Ulama yang meriwayatkan darinya dengan Ijazah adalah
Abu Nu’aim Al Hafizh.
Al Hakim berkata, “Beliau tidak suka dijuluki ‘Al Asham’.
Imam kami, Abu Bakar Ibnu Ishaq Ash-Shabghi mengatakan “Al Ma’qili”. Dia
berkata, “Beliau menjadi tuli sepulangnya dari Rihlah. Beliau adalah
ahli hadits pada masanya. Tidak ada seorang pun yang berselisih pendapat
tentang kejujurannya dan kebenaran pendengarannya dan penilaian Dhabith
oleh ayahnya, Ya’qub Al Warraq terhadapnya. Beliau menganut madzhab bagus dan
taat beragama. Aku mendengar bahwa beliau mengumandangkan adzan selama 70 tahun
di masjidnya”. Dia berkata, “Beliau berakhlak baik dan dermawan. Terkadang
beliau membutuhkan sesuatu untuk biaya hidup lalu beliau menyiapkan kertas dan
makan dari hasil jerih payahnya. Inilah yang dicela oleh sebagian kalangan
bahwa beliau menjadikan hadits sebagai ladang bisnis. Padahal yang mencelanya
ini hanya orang-orang yang tidak mengenalnya, karena beliau sangat membenci hal
tersebut tapi tidak mau mengomentari orang yang mengatakan hal tersebut,
mengingat juru tulisnya dan putranya sering meminta hal tersebut (imbalan)
kepada orang-orang dan beliau sangat membencinya tapi tidak sanggup mencegah
keduanya.”
Yang mendengar darinya adalah para ayah, para anak dan
para cucu. Cukuplah beliau disebut sebagai orang mulia karena menceritakan
hadits pada tahun-tahun tersebut tapi tidak ada satu pun yang mencibirnya atau
mendebatnya. Tidak ada yang lebih banyak melakukan Rihlah (perjalanan)
dari satu negeri Islam ke negeri Islam lainnya daripada beliau. Aku pernah
melihat rombongan orang dari Andalusia dan warga Thiraz antri di depan pintu
rumahnya, dan begitu pula rombongan dari Persia dan negeri-negeri kawasan
timur.
C. Pendapat
Para Ulama Tentang Beliau
Al Hafizh Abu Hamid Al A’masyi berkata, “Kami menulis
tentang Abu Al Abbas bin Ya’qub Al Warraq dalam suatu majlis Muhammad bin Abdul
Wahhab Al Farra‘ pada tahun 275 Hijriyah.”

• [Tugas dan Latihan]
A – Ringkas paragraf dalam teks latihan yang diawali "Yang mendengar darinya adalah" menjadi daftar poin tanpa menghilangkan fakta utamanya.
B – Tulis ulang bagian teks latihan dari "Yang mendengar darinya" sampai "melakukan Rihlah (perjalanan)", dengan mengganti "mencibirnya" menjadi "mencelanya".

• [Cuplikan Catatan]
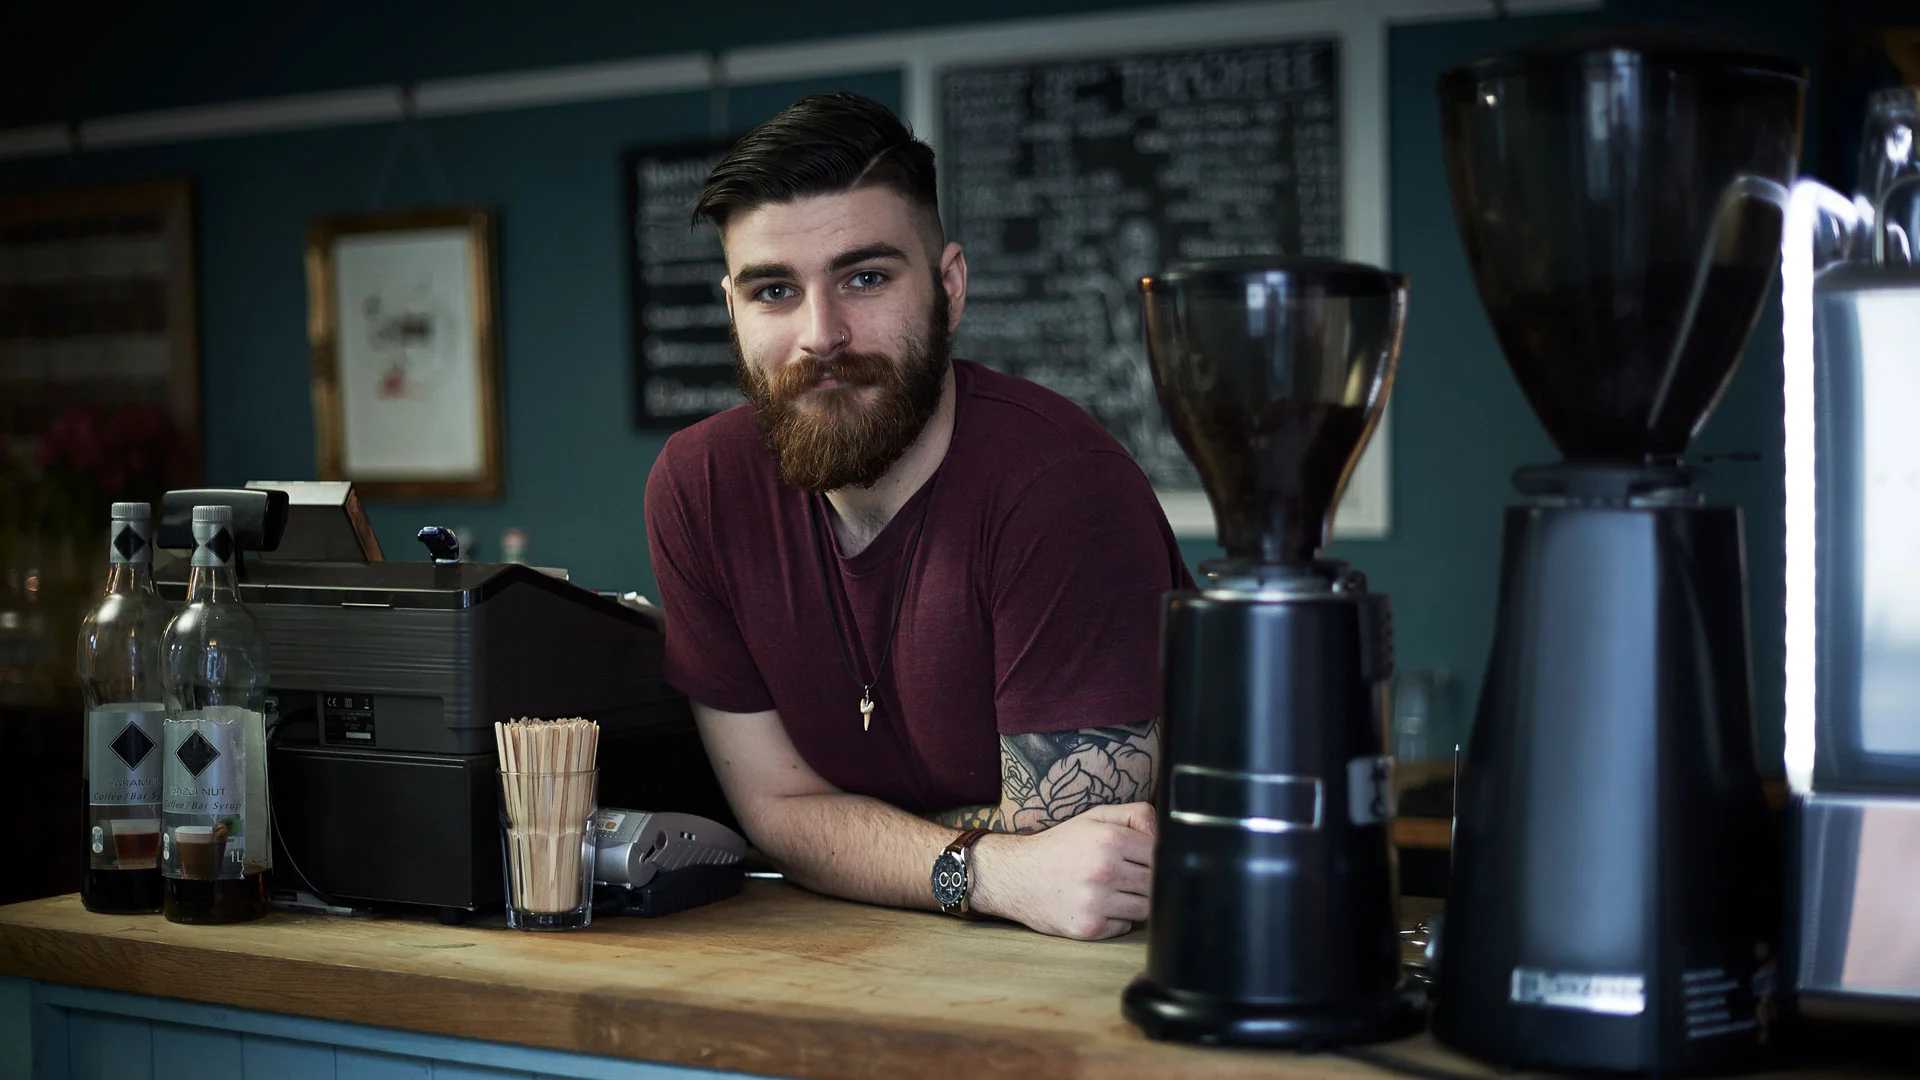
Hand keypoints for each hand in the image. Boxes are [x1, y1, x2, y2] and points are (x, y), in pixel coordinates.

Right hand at [969, 802, 1154, 939]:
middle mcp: (1105, 871)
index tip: (1143, 861)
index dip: (1157, 859)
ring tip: (1114, 891)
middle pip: (1156, 884)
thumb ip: (1135, 815)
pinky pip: (1124, 927)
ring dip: (1135, 902)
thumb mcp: (1094, 818)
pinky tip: (1099, 907)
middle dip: (1148, 882)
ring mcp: (1097, 902)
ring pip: (1145, 909)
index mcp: (1110, 839)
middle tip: (1129, 877)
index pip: (1160, 855)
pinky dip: (1117, 920)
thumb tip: (1164, 833)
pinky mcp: (1089, 927)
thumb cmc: (1059, 846)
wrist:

• [Jawaban Berurutan]
A –
- Yang mendengar darinya adalah para ayah, para anak, dan para cucu.
- Beliau menceritakan hadits pada tahun-tahun tersebut, dan tidak ada yang mencibir atau mendebatnya.
- Tidak ada yang lebih banyak melakukan Rihlah dari satu negeri Islam ke negeri Islam lainnya daripada beliau.
- Rombongan dari Andalusia, warga Thiraz, serta rombongan dari Persia dan negeri-negeri kawasan timur antri di depan pintu rumahnya.

B –
Yang mendengar darinya adalah para ayah, para anak dan
para cucu. Cukuplah beliau disebut sebagai orang mulia karena menceritakan
hadits pada tahun-tahun tersebut tapi tidak ada satu pun yang mencelanya atau
mendebatnya. Tidak ada yang lebih banyak melakukan Rihlah (perjalanan)